Barksdale was a professional basketball player, local entrepreneur, and philanthropist who grew up in Oakland in the 1930s and 1940s amidst legal racial segregation in the United States. As a Black man, he broke many color barriers on his way to being one of the first and best professional basketball players in the 1950s and led the way for African American players to follow. 

Barksdale attended COM between 1941-1943 and was involved in track and field and basketball, where he helped lead the team to two California Junior College Championships. After COM he attended UCLA on a scholarship, where he helped them win multiple championship games. He was the first African American consensus NCAA All-American Basketball Player and the first African American member of the U.S. Olympic Basketball Team at the 1948 Olympics, where the team won gold. 

At the age of 28, he was one of the first Black men to play in the NBA and was one of the highest-paid players in the league. He was the first African American to play in the NBA All-Star game and was also the first Black man to host a postgame radio show. After ankle injuries sidelined him four years into his NBA career, he moved back to Oakland and had very successful radio and television shows, as well as creating Save High School Sports Foundation that raised funding to keep high school sports running in Oakland. He passed away in 1993.

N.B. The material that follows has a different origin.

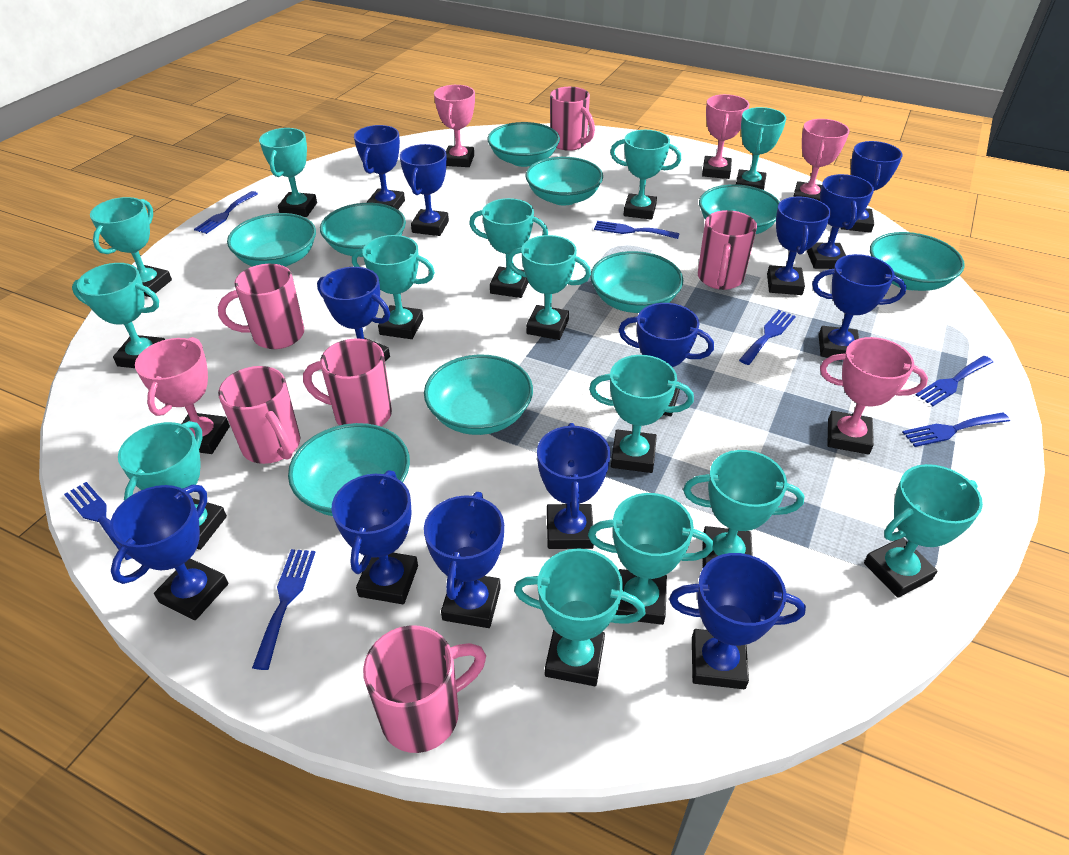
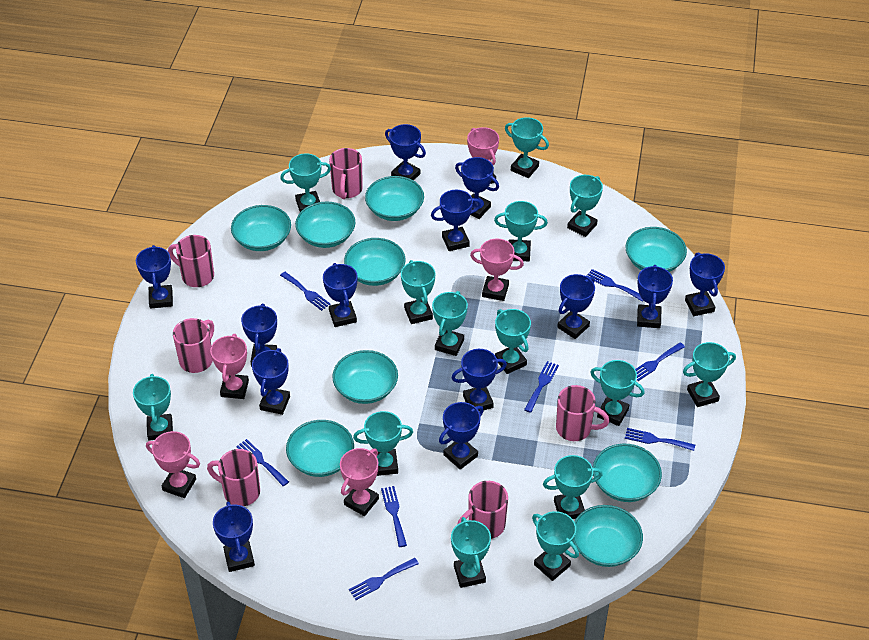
blue fork: [64,482,131,560] [194,191,258,234] [252,549,316,670] [594,221,680,239] [739,310,796,365] [902,412,1010,447] [916,356,993,406] = 7 -> [236,439,289,486] [280,272,330,311] [349,558,419,600] [381,486,407,547] [524,361,559,413] [586,269,644,302] [625,428,695,451] [635,342,685,381] = 8

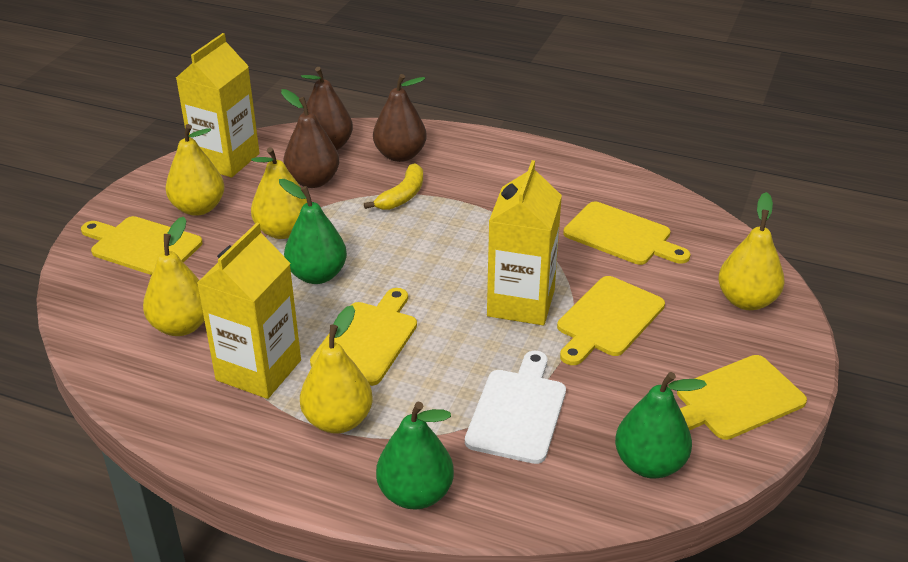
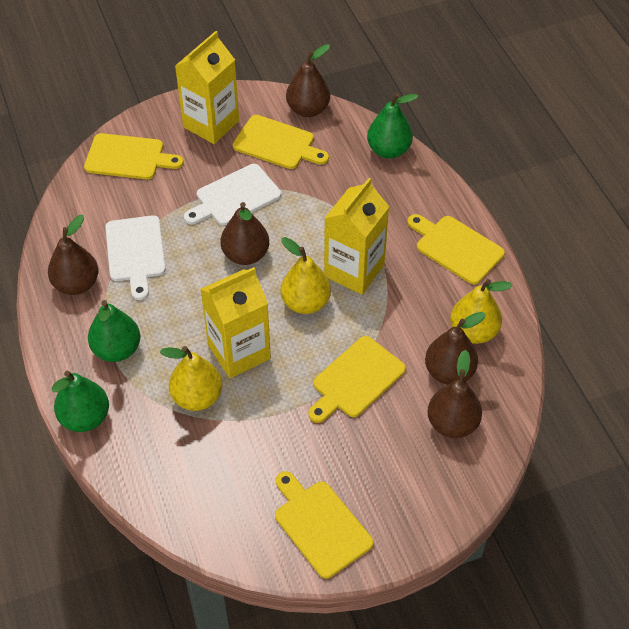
brown pear: [281,89,339,188] [301,67,353,150] [373,74,427,162] = 3 -> [48,215,99,295] [221,202,269,265] [286,44,330,117] [425,312,486,385] [428,350,482,438] = 5
white cutting board: [465,351,566,464] = 1 -> [105,215,166,300] [184,164,281,226] = 2
yellow banana: [364,163,423,210] = 1 -> none = 0
yellow pear: [143,217,204,336] [166,124,225,216] [251,147,307,239] [300,305,373,433] [718,192,784,310] = 5 -> [160,346,223,411] [281,237,331,314] [450,279,512,344] = 3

Walter Turner is the chair of COM’s Social Sciences Department and heads the College’s Umoja program that is designed to assist African American students with retention, graduation, and persistence. Turner grew up in the Bay Area listening to “Big Daddy Don” on KBIA—a local radio station that played blues, soul, and jazz. The station “had a tremendous community following,” he remembered. He thinks this is an important step in recognizing such a pioneer. “He is very representative of those African Americans who migrated to the West Coast and, as is the saying, ‘made a way out of no way.’ And he never forgot that. He was a common person who made a name for himself, opened doors for African American athletes, and gave back to his community.” 

COM Director of Kinesiology and Athletics Ryan Byrne began the campaign to name the court after Don Barksdale and says Barksdale is “arguably the most significantly historical character to go to COM. That we didn’t have anything to recognize him was an oversight.” He credits Turner, Counselor Troy Stevenson, Board of Trustees President Stuart Tanenberg, and Superintendent/President David Wain Coon for their support as “it takes a team effort to make something like this happen.”

“I’m delighted this came forward,” Trustee Tanenberg relayed. “He broke many of barriers as an African American athlete. When you look at his bio and history, it embodies our mission towards equity, diversity, and inclusion.”

As an academic counselor and instructor, Stevenson works mainly with student-athletes on COM’s men’s and women’s basketball teams and is also a part of the Umoja program. He was also excited to help make this a reality. “I think it is a great honor and I only wish it could have been done when he was still with us. I am a huge basketball fan so learning about the Bay Area's history, especially College of Marin's, is exciting to know and share. I think our student-athletes will be excited to learn about Don Barksdale and the connection to African American history.”

Due to COVID-19, the opening ceremony to display the court’s new name will be delayed to next spring. Byrne wants to ensure there is an educational piece for visitors to learn about Barksdale’s life and contributions in a designated space at the entrance of the pavilion. Byrne added, “it will be an accessible way to help people learn about his legacy.”